In the book, for example, you will find Sarah Lindsay’s “Small Moth”:

She's slicing ripe white peaches

into the Tony the Tiger bowl

and dropping slivers for the dog

poised vibrating by her foot to stop their fall

when she spots it, camouflaged,

a glimmer and then full on—

happiness, plashing blunt soft wings

inside her as if it wants

to escape again.

This poem takes my breath away. I want to be this woman spotting the glimmer within things, “plashing” about, yearning to break free. So that I might find joy? Yes, if we look at the world this way, there’s no chance of being bored.

I listened to Christian Wiman this morning read his own poem “From a Window.” A huge flock of birds have landed on an old familiar tree out his window. Suddenly, as if hearing a call, in unison, they lift up from the tree with a “strange cohesion / beyond the limits of my vision.” They lift off “over the house heavenwards.” The poet is lifted out of himself too, out of the grieving that is his life, lifted into “some excess / of life” that fills him with unutterable joy.
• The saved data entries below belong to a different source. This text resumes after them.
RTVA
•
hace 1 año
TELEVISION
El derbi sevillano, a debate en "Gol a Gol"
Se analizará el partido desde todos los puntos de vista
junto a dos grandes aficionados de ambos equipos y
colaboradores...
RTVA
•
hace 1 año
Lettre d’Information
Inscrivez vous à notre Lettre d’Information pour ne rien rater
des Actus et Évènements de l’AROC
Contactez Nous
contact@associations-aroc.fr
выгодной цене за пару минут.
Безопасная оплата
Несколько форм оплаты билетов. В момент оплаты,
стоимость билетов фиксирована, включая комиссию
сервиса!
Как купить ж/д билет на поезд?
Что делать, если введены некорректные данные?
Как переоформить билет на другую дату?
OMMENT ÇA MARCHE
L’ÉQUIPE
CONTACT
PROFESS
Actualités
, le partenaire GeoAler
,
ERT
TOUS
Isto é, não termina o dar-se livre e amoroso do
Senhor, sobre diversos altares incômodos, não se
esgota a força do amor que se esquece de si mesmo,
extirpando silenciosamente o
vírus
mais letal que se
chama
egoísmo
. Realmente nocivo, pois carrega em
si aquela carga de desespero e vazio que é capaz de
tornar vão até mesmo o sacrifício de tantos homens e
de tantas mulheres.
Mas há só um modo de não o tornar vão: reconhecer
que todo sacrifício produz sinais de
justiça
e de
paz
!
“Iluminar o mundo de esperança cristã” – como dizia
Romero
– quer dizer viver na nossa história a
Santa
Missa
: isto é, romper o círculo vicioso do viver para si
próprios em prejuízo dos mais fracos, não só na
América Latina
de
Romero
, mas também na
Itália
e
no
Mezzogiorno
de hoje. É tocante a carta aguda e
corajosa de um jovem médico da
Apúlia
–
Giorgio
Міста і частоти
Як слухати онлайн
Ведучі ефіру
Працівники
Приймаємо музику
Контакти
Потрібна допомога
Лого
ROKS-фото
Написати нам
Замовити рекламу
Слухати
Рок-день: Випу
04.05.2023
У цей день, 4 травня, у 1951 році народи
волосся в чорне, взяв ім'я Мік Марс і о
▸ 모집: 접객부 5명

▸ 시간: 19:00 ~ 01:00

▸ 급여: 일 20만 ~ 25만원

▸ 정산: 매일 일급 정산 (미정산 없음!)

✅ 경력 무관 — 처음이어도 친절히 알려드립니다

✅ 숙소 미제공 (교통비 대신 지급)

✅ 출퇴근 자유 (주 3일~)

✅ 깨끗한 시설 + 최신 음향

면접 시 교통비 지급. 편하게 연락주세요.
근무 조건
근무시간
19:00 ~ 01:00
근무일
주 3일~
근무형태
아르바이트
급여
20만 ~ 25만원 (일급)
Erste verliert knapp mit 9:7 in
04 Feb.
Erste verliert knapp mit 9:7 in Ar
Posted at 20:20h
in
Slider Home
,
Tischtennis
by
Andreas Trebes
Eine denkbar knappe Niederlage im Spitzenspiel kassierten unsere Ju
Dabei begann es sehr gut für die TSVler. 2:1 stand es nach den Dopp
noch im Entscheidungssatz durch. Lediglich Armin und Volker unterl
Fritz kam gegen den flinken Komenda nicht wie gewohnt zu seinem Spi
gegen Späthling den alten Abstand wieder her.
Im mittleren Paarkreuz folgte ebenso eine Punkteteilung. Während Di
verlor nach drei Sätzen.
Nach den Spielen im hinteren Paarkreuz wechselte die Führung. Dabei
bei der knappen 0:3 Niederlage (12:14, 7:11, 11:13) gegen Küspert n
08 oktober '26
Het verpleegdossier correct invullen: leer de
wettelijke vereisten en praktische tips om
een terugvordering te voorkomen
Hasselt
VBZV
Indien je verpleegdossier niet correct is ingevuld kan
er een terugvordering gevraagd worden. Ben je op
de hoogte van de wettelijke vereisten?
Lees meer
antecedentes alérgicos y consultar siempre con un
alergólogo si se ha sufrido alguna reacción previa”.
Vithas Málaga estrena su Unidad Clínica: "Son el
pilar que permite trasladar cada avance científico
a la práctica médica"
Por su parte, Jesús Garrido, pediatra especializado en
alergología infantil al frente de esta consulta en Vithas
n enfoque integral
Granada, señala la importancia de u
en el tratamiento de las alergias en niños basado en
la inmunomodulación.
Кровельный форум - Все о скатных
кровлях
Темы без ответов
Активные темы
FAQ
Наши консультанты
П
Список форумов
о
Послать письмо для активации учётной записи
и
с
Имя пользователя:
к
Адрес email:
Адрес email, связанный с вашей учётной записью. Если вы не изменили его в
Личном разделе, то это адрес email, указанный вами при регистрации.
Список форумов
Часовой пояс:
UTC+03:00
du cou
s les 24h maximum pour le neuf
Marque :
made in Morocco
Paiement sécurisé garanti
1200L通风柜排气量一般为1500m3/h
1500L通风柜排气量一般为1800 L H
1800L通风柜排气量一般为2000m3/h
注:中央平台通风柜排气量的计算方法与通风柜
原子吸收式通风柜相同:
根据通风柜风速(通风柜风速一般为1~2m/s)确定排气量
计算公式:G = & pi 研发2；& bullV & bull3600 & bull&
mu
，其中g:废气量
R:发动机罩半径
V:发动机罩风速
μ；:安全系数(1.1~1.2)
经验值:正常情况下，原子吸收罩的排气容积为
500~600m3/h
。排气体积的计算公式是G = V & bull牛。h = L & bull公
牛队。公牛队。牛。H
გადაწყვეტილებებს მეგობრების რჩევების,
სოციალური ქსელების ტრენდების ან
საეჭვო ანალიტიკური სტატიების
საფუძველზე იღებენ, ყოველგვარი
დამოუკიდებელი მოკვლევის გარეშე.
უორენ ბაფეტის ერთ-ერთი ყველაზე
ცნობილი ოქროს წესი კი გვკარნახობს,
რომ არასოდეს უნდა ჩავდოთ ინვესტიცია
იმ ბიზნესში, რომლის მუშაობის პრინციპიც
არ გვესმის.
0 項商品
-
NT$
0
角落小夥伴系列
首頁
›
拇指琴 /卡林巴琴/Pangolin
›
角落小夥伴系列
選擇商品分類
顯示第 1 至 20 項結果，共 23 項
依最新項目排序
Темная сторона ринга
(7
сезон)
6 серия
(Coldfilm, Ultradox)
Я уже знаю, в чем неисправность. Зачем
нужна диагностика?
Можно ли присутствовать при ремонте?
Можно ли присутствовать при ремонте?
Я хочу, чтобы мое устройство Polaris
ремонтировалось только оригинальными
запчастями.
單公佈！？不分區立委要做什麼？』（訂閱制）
With Christian Wiman I want to press my face close to the window pane. With Sarah Lindsay I want to watch expectantly for the plash of that small moth.

In these unexpected moments, we remember that God finds great joy in visiting us, giving us a glimpse of his luminous presence, if only for an instant, lavishly sharing his consummate joy.

I want to live this way, with eyes wide open for the unexpected, when God opens his world to show me the joy he wants eagerly to share.